Okay, so, I did this for Greg Hatcher, I thought I should also do it for the Earth-2 Greg, Greg Burgas.  I became addicted to and stuck in my 2 cents (a whole lot) on his Year of the Artist columns and things like What I Bought, Comics You Should Own, and Flippin' Through Previews.  Like Earth-1 Greg (yu guys can fight it out over who's on Earth-1 and 2), Greg B offers a lot of insight, a healthy dose of biting humor, some interesting recommendations, and slices of real life.  This is why I come to CBR and have since first discovering it.

For those of us who refuse to deal with Facebook, here's a place to comment on Greg's columns.  And make fun of Travis.

Here's an archive of past columns:  http://www.cbr.com/author/greg_burgas/

Have at it....

----------


## Greg Hatcher

Well, *I* appreciate Mr. Burgas. 

Here is something most of you probably don't know-- he is a really great dad. A lot of his best writing isn't actually on CBR at all-- it's on his blog about his special-needs daughter Mia, *The Daughter Chronicles.* He probably would prefer not to be gushed over but he and his wife Krys are pretty amazing parents. And one of my favorite things is watching him and my students shooting the breeze with each other when he comes to see us at Emerald City Con... he and Katrina used to go back and forth teasing each other all the time and Burgas usually let her win, because he's a good guy. 

So there it is, for the record.

----------


## son of booyah

> Well, *I* appreciate Mr.

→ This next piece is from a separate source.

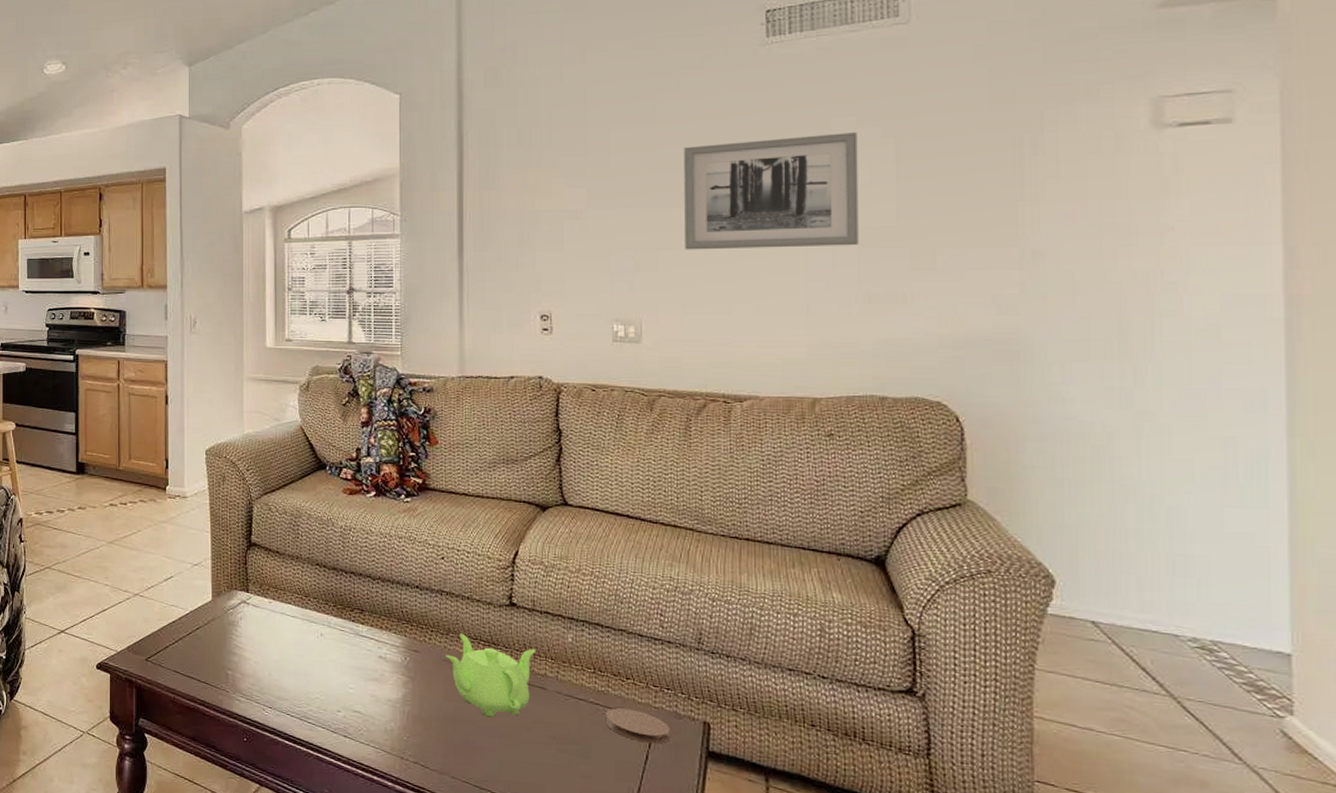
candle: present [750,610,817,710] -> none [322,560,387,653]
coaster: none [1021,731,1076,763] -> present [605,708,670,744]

Burgas.


Me too. What happened to him in the reshuffle? He has good taste, is funny and the Review Time section was great. I'm bummed he's not posting right now.

----------


## codystarbuck

> Me too. What happened to him in the reshuffle? He has good taste, is funny and the Review Time section was great. I'm bummed he's not posting right now.


I've seen some Facebook posts, in relation to articles; but, that is it.  No idea beyond the blogs being dumped and the new format not really supporting the CBSG style of articles.  Greg Hatcher wound down his column; but, will have something else in the near future, elsewhere.  Maybe we will see Greg B on another platform.

----------


## Greg Hatcher

We can finally announce it. This is our new home: http://atomicjunkshop.com/

If you liked us on CSBG, this is where we are now. All that and more new things too.

----------